La scène se passe à Loudun, au couvent des ursulines. Les ursulines étaient des demoiselles nobles, assez instruites, ayant lu la Bible et parlant quelque peu le latin. L’une d’elles, Claire de Sazilly, était parente du cardinal de Richelieu ; la supérieure, celle qui fut malade la première, s’appelait Jeanne de Belciel. La maladie épidémique qui sévit plus tard, et avec tant de fureur, parmi les religieuses, commença en 1631, et peut-être plus tôt. En tous cas, elle resta à peu près ignorée, connue seulement de Mignon, confesseur de la supérieure. Mignon fit comme Romillion à Aix ; il essaya d’exorciser les diables ; mais, n’y réussissant pas, il s’adjoignit un prêtre fanatique, nommé Barré, qui était curé de Saint-Chinon. Le premier exorcisme public a lieu le 11 octobre 1631 devant Guillaume de Cerisay, bailli de Loudun, homme d’un esprit ferme et d’un grand courage, et devant Mannoury, chirurgien, lequel joua dans toute cette affaire un assez vilain rôle.
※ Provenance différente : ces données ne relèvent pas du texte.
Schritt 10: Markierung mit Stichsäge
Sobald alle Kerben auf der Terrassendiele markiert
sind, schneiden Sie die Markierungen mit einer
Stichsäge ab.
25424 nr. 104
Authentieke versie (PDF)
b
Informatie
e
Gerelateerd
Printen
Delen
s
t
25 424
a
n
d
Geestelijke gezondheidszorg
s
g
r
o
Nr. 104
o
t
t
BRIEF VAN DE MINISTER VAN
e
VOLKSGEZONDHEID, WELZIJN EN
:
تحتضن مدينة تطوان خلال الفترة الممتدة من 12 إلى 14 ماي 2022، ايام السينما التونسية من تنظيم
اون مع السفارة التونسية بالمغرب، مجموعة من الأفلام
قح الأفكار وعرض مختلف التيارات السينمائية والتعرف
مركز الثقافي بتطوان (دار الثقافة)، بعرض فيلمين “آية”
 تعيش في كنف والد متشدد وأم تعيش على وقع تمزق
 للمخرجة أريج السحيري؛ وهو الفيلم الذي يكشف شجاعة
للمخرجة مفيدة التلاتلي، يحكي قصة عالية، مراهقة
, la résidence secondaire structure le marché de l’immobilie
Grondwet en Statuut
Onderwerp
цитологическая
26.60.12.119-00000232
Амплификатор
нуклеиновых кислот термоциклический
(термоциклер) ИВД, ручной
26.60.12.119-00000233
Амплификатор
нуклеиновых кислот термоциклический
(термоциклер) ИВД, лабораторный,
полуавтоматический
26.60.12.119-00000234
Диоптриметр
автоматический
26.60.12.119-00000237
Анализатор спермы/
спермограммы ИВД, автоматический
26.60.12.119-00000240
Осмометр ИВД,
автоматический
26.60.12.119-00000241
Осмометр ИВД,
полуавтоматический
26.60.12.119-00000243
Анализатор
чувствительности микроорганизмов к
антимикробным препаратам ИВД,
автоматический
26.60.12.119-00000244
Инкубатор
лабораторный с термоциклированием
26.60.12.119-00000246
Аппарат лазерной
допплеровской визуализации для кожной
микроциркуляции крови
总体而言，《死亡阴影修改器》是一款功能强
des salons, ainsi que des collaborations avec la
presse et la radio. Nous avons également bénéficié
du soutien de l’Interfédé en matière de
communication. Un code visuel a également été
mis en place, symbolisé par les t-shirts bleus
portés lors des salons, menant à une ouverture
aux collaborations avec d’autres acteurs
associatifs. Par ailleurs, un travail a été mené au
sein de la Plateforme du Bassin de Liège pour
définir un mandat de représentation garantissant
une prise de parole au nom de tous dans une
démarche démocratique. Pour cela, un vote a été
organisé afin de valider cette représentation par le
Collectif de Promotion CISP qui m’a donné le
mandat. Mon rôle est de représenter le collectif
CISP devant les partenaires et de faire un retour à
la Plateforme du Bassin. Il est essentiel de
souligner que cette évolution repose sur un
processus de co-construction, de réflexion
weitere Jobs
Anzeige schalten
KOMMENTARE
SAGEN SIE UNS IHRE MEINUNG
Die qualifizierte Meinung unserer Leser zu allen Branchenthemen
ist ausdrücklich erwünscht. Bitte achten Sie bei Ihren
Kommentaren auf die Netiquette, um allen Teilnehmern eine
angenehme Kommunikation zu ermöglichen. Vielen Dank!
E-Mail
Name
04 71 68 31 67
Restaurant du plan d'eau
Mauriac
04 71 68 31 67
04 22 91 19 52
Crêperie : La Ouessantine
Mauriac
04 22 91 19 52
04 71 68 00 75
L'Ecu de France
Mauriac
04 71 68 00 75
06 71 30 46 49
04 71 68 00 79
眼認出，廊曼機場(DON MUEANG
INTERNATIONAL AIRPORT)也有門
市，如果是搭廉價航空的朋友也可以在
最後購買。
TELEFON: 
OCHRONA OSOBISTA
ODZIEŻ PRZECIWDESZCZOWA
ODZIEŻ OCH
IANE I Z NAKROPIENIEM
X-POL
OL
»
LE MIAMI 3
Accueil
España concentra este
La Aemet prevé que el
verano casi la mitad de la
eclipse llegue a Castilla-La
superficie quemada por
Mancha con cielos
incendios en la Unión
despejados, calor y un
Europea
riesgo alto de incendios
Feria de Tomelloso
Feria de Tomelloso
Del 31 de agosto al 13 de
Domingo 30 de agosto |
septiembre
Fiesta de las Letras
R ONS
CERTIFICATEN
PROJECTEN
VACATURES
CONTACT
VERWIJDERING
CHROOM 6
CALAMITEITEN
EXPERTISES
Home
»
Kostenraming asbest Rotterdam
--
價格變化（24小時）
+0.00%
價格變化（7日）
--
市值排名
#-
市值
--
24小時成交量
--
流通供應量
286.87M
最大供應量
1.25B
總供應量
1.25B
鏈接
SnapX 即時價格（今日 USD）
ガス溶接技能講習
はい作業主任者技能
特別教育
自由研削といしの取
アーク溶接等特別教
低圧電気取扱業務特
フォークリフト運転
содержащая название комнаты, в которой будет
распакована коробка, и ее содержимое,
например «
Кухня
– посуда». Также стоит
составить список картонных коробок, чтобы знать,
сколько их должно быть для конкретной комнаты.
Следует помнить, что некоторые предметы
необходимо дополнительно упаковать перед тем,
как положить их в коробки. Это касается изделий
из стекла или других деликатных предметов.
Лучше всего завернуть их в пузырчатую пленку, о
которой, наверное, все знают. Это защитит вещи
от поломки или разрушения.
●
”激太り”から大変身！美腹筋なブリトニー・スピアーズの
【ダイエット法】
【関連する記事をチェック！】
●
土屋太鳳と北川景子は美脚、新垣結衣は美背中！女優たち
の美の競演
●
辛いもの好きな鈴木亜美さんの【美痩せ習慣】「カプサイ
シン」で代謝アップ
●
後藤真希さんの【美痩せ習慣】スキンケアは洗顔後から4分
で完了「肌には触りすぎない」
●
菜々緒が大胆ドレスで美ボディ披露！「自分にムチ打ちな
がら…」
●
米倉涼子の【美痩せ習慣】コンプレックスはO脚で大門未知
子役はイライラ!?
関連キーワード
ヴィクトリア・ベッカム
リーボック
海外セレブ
Les démons exorcisés disent qu’Urbain Grandier est le sorcier qui les a convoqués.

Ce Grandier, curé de Loudun, élevé par les jésuites de Bordeaux, était un orateur éloquent, passionné, de grande mine. Intelligent et orgueilleux, il avait par ses allures provocantes, son mépris de l’opinion vulgaire, plus que par ses mœurs trop galantes, mécontenté et excité contre lui une partie de la ville. Quant aux religieuses, on ne peut douter que cet homme d’un esprit supérieur et d’une grande renommée n’ait fait une vive impression sur leur imagination. Grandier dédaigne l’accusation que portent contre lui Mignon et Barré. Son supérieur de Bordeaux, le belliqueux évêque de Sourdis, ancien marin, ne fait que rire de ces histoires de diables. Le bailli, sa courageuse femme et un médecin nommé Duncan, avaient par des preuves irréfutables démontré la vanité de tous les motifs de l’accusation, de sorte que pendant l’année 1632 et le commencement de 1633, on put croire qu’Urbain Grandier était sauvé.

Les démons cependant n’en continuaient pas moins leurs ébats. La renommée porta le récit de leurs hauts faits dans toute la France.